Exiled Eritreans have reacted to allegations by the UN Commission of Inquiry (COI) on Human Rights in the country on systematic crimes against humanity by the government.
According to COI, over the past 25 years, officials in Eritrea have committed crimes against humanity, including enslavement, rape and torture.
“Although there are so many sorts of crimes that have taken place in Eritrea, one of the most serious crimes that has a place in Eritrea is crimes that involve the migration of people, the smuggling people out of Eritrea into Europe, into the west, into Sudan and Ethiopia et cetera,” said Henok Goyitom, Vice President of the Central Committee of Eritrean refugees.
Although there are so many sorts of crimes that have taken place in Eritrea, one of the most serious crimes that has a place in Eritrea is crimes that involve the migration of people.
Last year, thousands of Eritreans applied for asylum in Europe, many making the dangerous journey across the Mediterranean.
According to the UN refugee agency, about 5,000 Eritreans flee the country every month because of an oppressive regime.
Berane Zewude, a refugee in Ethiopia said, “The governance in Eritrea is very brutal. People face endless imprisonment, unfair justice and you can’t express your opinions on the media.
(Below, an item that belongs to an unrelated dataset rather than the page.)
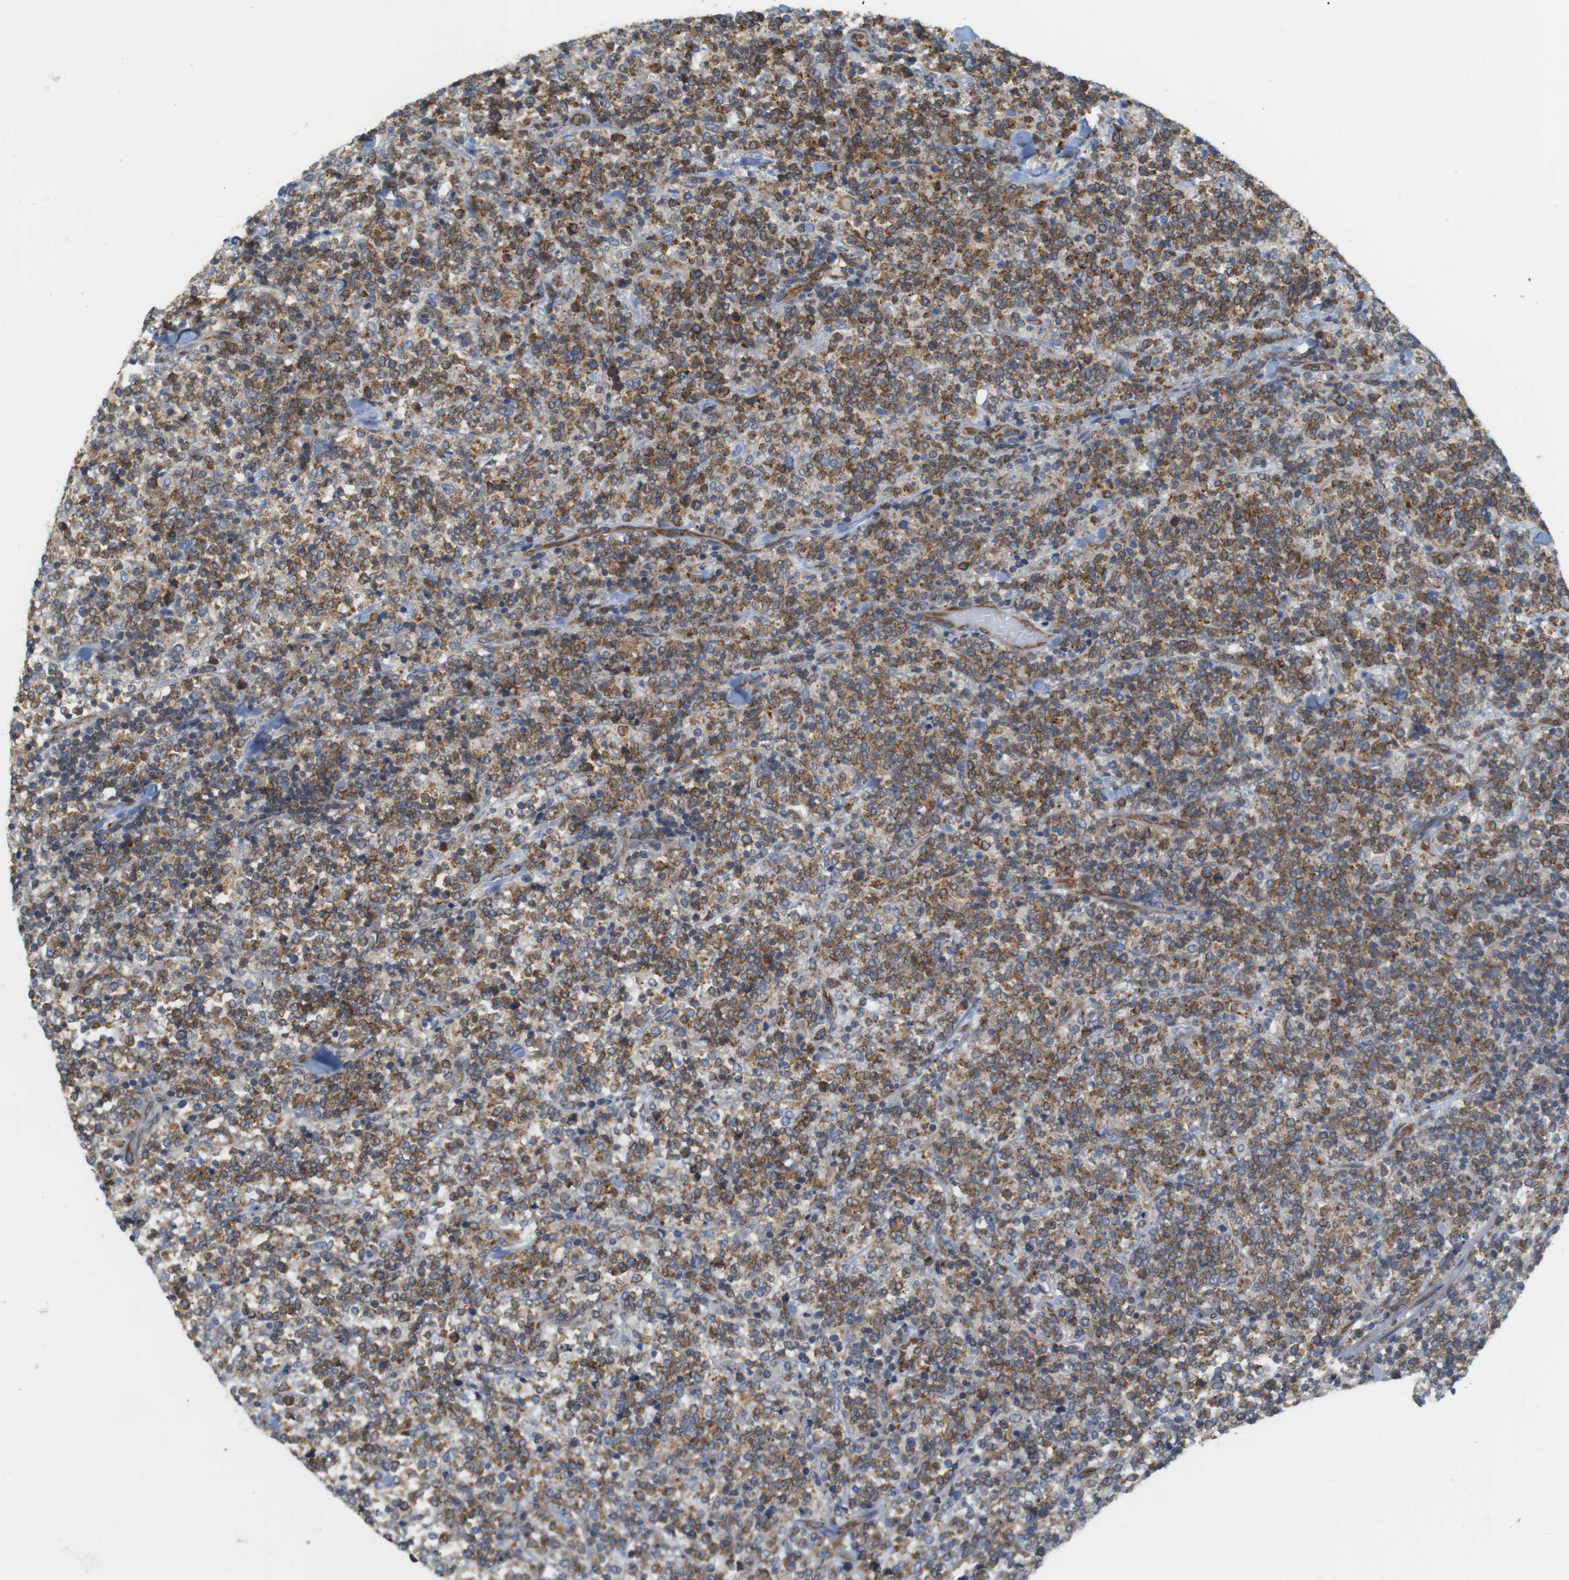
{"staining": {"intensity": "weak", "quantity": "25%-75%", "location": "cytoplasmic/membranous"}, "tissue": "lymphoma", "cell_type": "Tumor cells", "image_type": "cancer", "snomed": [{"axis": "morphology", "description": "Malignant lymphoma, non-Hodgkin's type, High grade"}, {"axis": "topography", "description": "Soft tissue"}], "caption": "Human lymphoma stained with a brown dye demonstrates weak cytoplasmic/membranous positive staining in about 25%-75% of tumor cells.", "gene": "PCNX2", "patient": {"sex": "male", "age": 18}}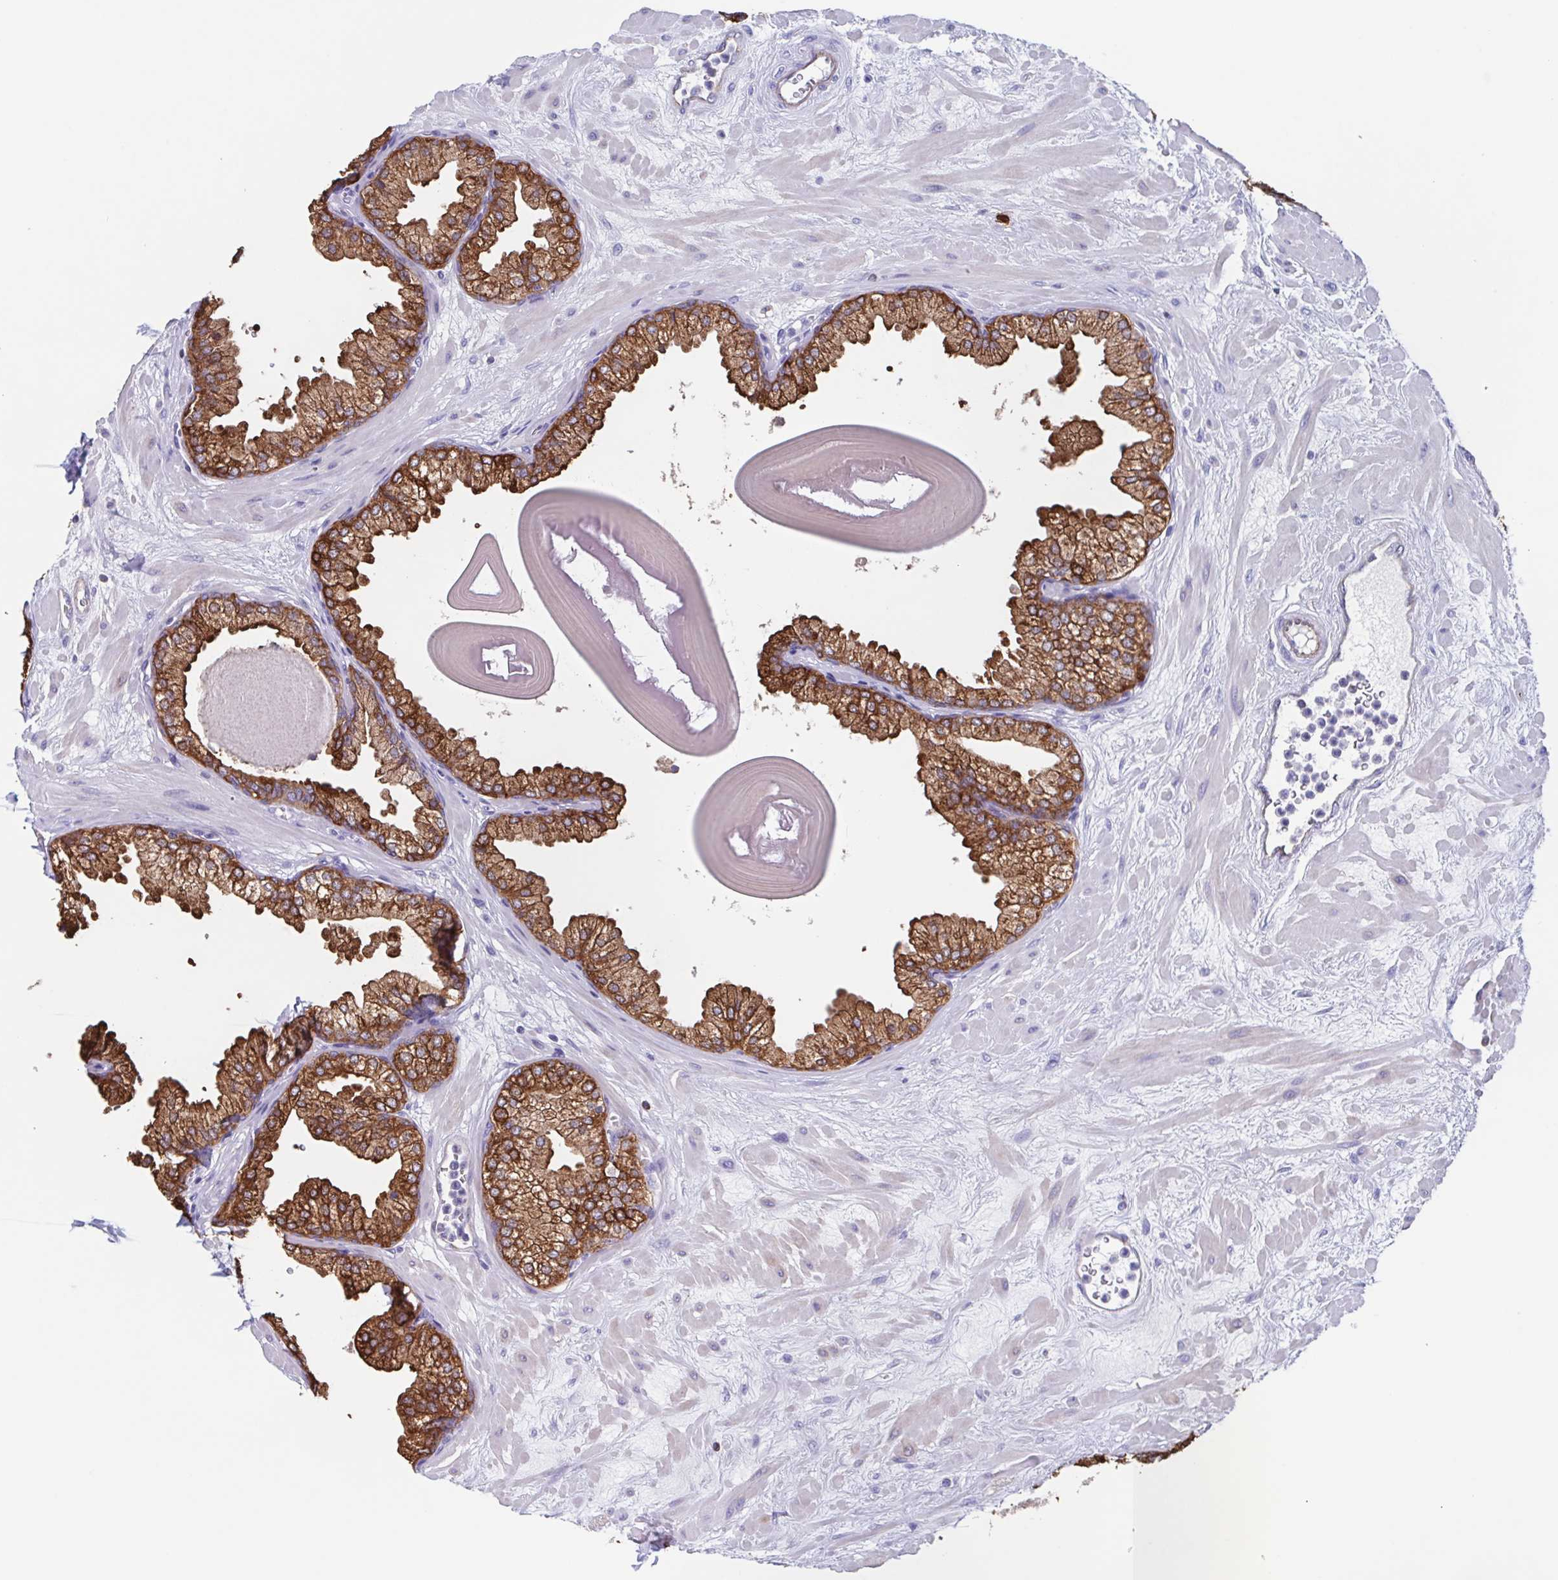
{"staining": {"intensity": "strong", "quantity": ">75%", "location": "cytoplasmic/membranous"}, "tissue": "prostate", "cell_type": "Glandular cells", "image_type": "normal", "snomed": [{"axis": "morphology", "description": "Normal tissue, NOS"}, {"axis": "topography", "description": "Prostate"}, {"axis": "topography", "description": "Peripheral nerve tissue"}], "caption": "An image of prostate stained for a protein demonstrates strong cytoplasmic/membranous brown staining in glandular cells. (DAB = brown stain, brightfield microscopy at high magnification).", "gene": "TPD52", "patient": {"sex": "male", "age": 61}}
There is a system called ‘national service’ which says by law that you must serve the country for 18 months but practically there is no limit to the service.”
The report indicates that high level individuals bear responsibility for crimes against humanity and other gross human rights violations.
Meanwhile, dossiers of evidence have been compiled on a number of individuals who the Commission highly suspect of being responsible for crimes against humanity.